To oczywiście tylko przykłady. Porównując opłacalność rozliczenia liniowego i ryczałtowego trzeba wziąć pod uwagę kilka zmiennych, a więc, jaki podatek zapłaci firma na ryczałcie (od 3 do 17%) oraz ile kosztów może rozliczyć przedsiębiorca na podatku liniowym.
Przeczytaj też: Samochód w leasingu to nie tylko niższe podatki. Ile pieniędzy firma można zaoszczędzić na ubezpieczeniach, a ile czasu na usługach dodatkowych?
Informatykowi będzie lepiej na ryczałcie?
Zmodyfikujmy powyższe założenia. Przychody zostawiamy te same (10 000 zł), koszty zredukujmy do 1000 zł i przyjmijmy, że przedsiębiorcą jest informatyk, czyli od przyszłego roku – jeśli wybierze ryczałt – zapłaci 12% podatku.
Dochód przedsiębiorcy „Liniowego” to w tym przypadku 9001 zł, a więc składka zdrowotna pochłonie 810 zł. Podstawa opodatkowania wyniesie 8001 zł (przychód minus koszty i składka społeczna). Podatek dochodowy to 1520 zł, a licząc ze składką zdrowotną 2330 zł. Realny podatek to ok. 23%. Informatyk na ryczałcie zapłaci 360 zł składki zdrowotnej (4%), a od kwoty 9001 zł (po odliczeniu składki na ubezpieczenie społeczne) 12% podatku, czyli 1080 zł. Efektywne opodatkowanie to więc nieco ponad 14%.
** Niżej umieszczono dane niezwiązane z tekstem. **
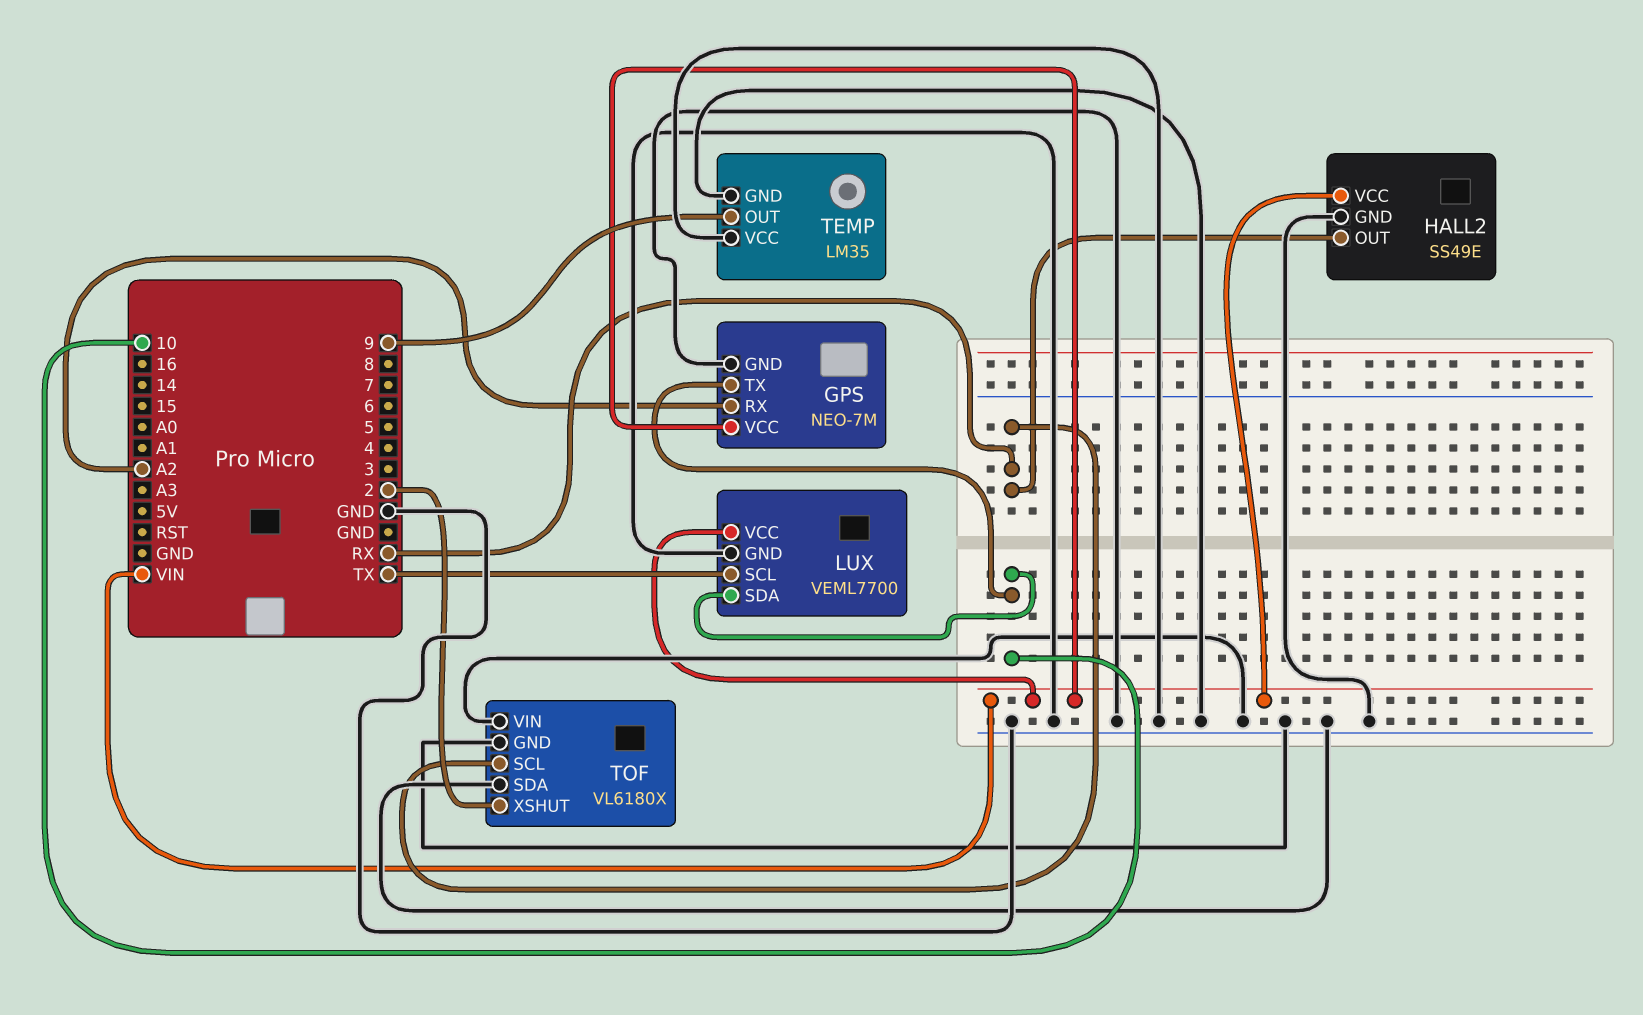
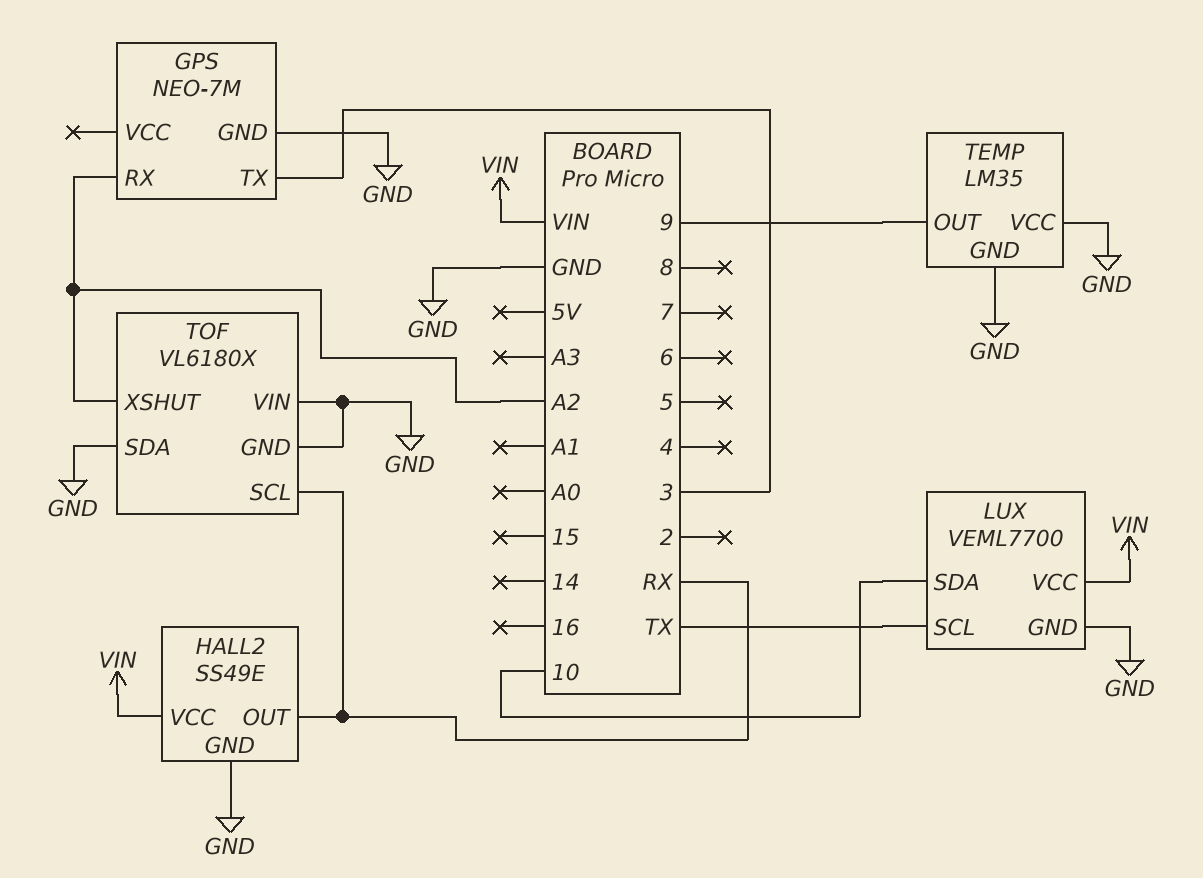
GPS pin TX: 10 -> 3
GPS pin VCC: VIN -> none
TOF pin XSHUT: 2 -> A2

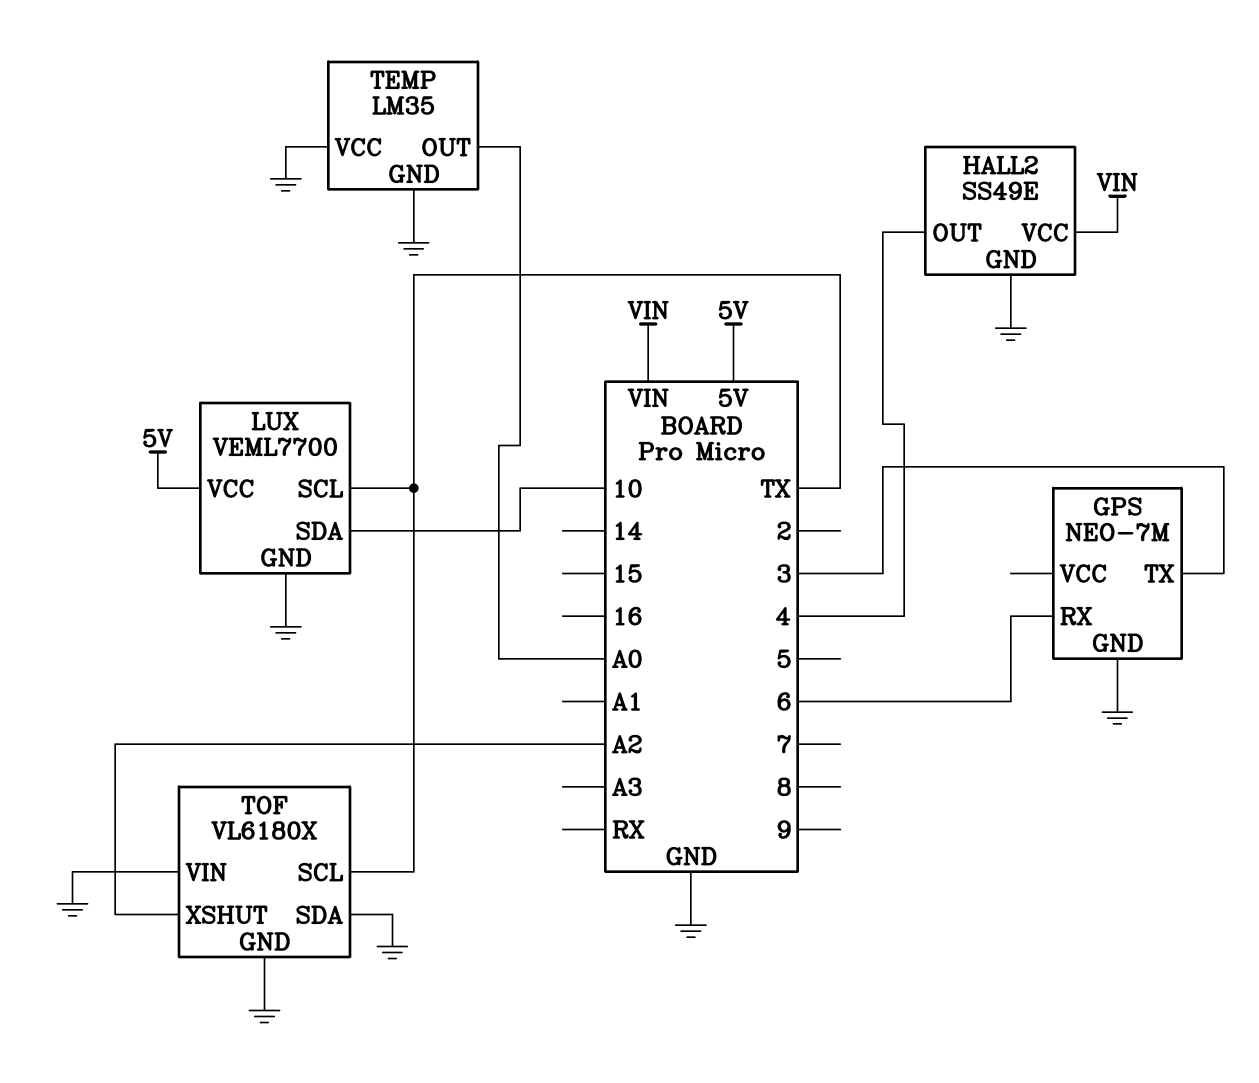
GPS pin RX: A2 -> 6
HALL2 pin OUT: RX -> 4
LUX pin VCC: VIN -> 5V
TEMP pin OUT: 9 -> A0
TOF pin SCL: RX -> TX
Z tych wstępnych obliczeń wynika, że ryczałt może opłacić się firmom, które dzięki branży, w której działają, mogą liczyć na podatkowe preferencje, np. informatycy, firmy handlowe (3% podatku, choć przecież tutaj sensowność ryczałtu zależy też od rentowności konkretnej firmy, która w handlu jest niska) czy przedsiębiorstwa produkcyjne (5,5%). Ryczałt powinny rozważyć też firmy, które rozliczać się będą według standardowej stawki (17%) i które generują mało kosztów. W każdym razie twierdzenie, że ryczałt zawsze bardziej się opłaci, nie jest prawdziwe. Każdy przedsiębiorca musi skalkulować, które rozwiązanie mniej wydrenuje jego kieszeń.